DATA:
<<<<

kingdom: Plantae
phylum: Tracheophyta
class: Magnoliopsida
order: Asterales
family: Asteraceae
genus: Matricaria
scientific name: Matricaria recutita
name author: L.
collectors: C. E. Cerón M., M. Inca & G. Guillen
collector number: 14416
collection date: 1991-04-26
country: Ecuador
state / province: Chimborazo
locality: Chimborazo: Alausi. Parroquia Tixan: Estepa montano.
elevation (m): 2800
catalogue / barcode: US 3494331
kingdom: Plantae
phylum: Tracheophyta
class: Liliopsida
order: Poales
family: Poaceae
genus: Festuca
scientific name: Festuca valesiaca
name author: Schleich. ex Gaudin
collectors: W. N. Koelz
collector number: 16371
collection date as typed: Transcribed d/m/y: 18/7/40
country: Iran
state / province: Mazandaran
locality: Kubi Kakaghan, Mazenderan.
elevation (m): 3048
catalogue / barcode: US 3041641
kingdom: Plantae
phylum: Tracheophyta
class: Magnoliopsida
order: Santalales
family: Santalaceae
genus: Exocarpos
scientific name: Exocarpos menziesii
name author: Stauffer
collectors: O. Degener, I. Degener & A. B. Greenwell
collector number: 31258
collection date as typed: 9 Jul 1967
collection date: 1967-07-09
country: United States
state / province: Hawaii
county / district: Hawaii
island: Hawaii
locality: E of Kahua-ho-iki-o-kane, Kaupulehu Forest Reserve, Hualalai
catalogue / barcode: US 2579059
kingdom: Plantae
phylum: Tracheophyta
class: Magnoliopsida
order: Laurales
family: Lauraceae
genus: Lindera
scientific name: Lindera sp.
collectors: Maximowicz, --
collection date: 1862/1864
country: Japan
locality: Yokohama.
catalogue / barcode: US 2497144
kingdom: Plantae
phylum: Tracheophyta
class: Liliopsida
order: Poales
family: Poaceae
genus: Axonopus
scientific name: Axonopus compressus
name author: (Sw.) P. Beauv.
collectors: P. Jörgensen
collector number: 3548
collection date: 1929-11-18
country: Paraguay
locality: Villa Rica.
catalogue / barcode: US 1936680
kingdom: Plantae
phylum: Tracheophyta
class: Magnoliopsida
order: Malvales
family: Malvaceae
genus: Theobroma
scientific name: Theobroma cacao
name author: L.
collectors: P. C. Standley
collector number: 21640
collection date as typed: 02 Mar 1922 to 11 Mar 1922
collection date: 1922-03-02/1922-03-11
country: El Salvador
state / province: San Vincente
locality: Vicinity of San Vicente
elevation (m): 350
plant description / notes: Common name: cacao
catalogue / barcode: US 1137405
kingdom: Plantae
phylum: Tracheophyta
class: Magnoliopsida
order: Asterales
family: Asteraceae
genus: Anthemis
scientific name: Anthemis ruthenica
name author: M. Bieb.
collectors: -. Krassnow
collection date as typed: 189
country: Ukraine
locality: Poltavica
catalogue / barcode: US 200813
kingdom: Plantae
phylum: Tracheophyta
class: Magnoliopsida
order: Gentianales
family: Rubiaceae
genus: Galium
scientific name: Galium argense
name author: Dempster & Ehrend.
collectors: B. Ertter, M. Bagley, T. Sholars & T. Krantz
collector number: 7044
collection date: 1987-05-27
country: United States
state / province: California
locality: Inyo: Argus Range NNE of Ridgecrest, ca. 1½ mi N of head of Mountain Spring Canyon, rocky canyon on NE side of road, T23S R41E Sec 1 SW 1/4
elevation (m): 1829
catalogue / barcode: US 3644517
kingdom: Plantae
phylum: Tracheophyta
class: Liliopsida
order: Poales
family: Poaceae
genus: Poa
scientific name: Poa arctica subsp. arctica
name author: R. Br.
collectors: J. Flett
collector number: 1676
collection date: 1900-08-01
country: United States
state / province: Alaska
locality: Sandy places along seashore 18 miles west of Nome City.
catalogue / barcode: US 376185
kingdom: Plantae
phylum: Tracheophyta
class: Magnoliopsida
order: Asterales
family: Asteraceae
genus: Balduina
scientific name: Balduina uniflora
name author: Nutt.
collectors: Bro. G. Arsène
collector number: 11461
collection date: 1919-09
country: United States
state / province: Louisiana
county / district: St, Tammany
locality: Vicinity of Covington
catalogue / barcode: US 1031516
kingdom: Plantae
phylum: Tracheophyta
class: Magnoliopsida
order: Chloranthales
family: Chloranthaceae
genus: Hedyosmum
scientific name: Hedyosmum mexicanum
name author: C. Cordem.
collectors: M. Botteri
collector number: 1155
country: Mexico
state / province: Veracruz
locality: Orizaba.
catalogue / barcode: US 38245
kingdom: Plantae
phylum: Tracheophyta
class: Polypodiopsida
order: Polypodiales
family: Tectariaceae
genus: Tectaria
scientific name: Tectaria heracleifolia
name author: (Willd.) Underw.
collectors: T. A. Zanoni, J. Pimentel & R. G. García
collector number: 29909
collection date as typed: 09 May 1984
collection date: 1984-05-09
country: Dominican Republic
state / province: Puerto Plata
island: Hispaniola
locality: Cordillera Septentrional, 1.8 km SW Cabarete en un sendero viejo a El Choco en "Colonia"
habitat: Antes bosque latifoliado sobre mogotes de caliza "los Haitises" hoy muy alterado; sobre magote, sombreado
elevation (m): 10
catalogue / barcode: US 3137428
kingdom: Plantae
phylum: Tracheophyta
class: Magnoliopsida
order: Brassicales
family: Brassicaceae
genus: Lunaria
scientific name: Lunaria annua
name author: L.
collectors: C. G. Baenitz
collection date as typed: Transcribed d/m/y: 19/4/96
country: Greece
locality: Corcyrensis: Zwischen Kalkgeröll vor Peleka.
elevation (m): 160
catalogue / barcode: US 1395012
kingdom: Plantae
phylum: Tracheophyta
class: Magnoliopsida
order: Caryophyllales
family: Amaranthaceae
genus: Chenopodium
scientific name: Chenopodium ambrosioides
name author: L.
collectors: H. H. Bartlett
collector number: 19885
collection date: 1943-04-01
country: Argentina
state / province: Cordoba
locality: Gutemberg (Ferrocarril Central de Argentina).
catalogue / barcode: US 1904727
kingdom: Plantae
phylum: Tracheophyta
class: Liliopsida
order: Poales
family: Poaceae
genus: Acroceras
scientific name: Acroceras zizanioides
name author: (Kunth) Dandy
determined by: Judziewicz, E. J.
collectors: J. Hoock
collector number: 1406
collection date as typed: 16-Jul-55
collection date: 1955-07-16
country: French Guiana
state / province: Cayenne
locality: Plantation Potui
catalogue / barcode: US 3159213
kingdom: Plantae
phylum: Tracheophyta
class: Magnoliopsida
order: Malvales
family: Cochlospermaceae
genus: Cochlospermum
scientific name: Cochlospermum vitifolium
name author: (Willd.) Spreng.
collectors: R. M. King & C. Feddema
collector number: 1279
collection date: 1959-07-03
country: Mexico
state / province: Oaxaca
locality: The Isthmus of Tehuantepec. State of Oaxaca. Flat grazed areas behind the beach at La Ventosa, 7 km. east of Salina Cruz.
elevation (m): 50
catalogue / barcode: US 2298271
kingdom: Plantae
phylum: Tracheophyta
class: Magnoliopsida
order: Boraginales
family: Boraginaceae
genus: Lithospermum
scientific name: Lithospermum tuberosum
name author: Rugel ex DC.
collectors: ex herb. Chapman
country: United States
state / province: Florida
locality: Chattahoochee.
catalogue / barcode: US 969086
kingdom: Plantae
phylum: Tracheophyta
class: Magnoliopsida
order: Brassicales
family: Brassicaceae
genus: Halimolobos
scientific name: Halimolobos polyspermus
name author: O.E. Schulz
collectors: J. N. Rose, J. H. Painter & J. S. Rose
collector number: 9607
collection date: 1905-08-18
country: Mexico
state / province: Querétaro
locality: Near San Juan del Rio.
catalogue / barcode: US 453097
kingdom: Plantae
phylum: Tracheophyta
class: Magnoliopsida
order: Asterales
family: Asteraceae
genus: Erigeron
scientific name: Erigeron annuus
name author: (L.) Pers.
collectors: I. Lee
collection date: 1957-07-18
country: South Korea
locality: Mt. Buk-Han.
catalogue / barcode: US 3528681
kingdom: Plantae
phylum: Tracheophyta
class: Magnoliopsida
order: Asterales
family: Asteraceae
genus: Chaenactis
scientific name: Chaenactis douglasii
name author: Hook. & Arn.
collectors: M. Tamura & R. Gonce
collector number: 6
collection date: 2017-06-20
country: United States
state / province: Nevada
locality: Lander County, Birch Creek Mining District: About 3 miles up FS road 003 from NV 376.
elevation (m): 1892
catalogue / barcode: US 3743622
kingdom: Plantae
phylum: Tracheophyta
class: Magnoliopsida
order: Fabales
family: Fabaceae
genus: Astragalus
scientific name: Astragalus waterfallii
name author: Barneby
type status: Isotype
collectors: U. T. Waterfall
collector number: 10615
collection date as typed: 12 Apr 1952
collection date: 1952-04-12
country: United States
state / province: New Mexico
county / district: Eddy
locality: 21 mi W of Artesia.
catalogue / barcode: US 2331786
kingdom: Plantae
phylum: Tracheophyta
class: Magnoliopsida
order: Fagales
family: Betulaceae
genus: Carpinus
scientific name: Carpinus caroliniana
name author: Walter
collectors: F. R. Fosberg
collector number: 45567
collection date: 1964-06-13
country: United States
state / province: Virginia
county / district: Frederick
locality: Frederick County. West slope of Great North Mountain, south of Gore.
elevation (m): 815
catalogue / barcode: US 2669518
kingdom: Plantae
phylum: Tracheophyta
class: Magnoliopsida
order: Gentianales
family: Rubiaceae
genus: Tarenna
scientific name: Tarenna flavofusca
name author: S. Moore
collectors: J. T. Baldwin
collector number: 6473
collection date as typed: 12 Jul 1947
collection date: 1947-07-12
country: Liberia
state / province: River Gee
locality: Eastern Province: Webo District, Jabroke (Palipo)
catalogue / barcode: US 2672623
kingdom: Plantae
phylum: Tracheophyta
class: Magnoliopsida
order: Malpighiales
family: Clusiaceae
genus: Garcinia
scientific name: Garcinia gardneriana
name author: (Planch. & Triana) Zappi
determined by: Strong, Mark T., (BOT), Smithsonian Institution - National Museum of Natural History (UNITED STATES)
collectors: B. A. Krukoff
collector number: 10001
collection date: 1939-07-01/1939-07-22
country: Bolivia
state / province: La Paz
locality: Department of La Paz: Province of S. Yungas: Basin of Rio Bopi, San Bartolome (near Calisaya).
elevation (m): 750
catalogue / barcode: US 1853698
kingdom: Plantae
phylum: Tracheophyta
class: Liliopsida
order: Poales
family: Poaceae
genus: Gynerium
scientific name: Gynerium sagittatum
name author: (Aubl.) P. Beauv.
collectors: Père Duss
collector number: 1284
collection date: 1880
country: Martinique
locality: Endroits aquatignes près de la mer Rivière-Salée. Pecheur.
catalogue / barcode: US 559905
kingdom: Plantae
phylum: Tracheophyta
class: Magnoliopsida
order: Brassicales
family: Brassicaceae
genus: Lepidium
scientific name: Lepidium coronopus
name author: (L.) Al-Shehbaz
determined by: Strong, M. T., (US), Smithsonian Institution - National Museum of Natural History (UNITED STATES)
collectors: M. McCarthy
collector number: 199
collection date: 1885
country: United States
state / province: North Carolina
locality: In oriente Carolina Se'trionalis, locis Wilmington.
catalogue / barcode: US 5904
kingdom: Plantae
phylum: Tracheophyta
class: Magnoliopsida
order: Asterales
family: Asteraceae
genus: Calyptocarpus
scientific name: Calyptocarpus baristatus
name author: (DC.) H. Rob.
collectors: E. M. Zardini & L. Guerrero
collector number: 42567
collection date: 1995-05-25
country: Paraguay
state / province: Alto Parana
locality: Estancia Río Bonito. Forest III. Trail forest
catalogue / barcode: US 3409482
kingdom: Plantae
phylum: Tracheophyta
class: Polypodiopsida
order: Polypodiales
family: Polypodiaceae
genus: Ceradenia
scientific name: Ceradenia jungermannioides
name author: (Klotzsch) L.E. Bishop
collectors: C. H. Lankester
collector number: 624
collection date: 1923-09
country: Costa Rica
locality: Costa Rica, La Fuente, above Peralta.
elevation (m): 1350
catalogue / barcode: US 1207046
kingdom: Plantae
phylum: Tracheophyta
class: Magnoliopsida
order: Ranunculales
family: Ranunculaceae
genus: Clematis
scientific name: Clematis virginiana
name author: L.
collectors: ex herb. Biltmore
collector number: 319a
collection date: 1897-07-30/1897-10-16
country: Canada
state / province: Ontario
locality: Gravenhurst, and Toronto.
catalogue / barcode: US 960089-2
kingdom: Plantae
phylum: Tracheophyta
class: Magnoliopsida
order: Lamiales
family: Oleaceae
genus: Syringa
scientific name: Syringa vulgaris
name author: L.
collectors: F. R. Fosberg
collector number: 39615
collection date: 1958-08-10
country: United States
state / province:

>>>>

Lay out the lines starting with the line containing "scientific name: Chenopodium ambrosioides" and going on through the line containing "state / province: Oaxaca" as a Markdown table with the columns Row and Line, numbering each line and omitting blank lines.

| Row | Line |
|---|---|
| 1 | scientific name: Chenopodium ambrosioides |
| 2 | name author: L. |
| 3 | collectors: H. H. Bartlett |
| 4 | collector number: 19885 |
| 5 | collection date: 1943-04-01 |
| 6 | country: Argentina |
| 7 | state / province: Cordoba |
| 8 | locality: Gutemberg (Ferrocarril Central de Argentina). |
| 9 | catalogue / barcode: US 1904727 |
| 10 | kingdom: Plantae |
| 11 | phylum: Tracheophyta |
| 12 | class: Liliopsida |
| 13 | order: Poales |
| 14 | family: Poaceae |
| 15 | genus: Acroceras |
| 16 | scientific name: Acroceras zizanioides |
| 17 | name author: (Kunth) Dandy |
| 18 | determined by: Judziewicz, E. J. |
| 19 | collectors: J. Hoock |
| 20 | collector number: 1406 |
| 21 | collection date as typed: 16-Jul-55 |
| 22 | collection date: 1955-07-16 |
| 23 | country: French Guiana |
| 24 | state / province: Cayenne |
| 25 | locality: Plantation Potui |
| 26 | catalogue / barcode: US 3159213 |
| 27 | kingdom: Plantae |
| 28 | phylum: Tracheophyta |
| 29 | class: Magnoliopsida |
| 30 | order: Malvales |
| 31 | family: Cochlospermaceae |
| 32 | genus: Cochlospermum |
| 33 | scientific name: Cochlospermum vitifolium |
| 34 | name author: (Willd.) Spreng. |
| 35 | collectors: R. M. King & C. Feddema |
| 36 | collector number: 1279 |
| 37 | collection date: 1959-07-03 |
| 38 | country: Mexico |
| 39 | state / province: Oaxaca |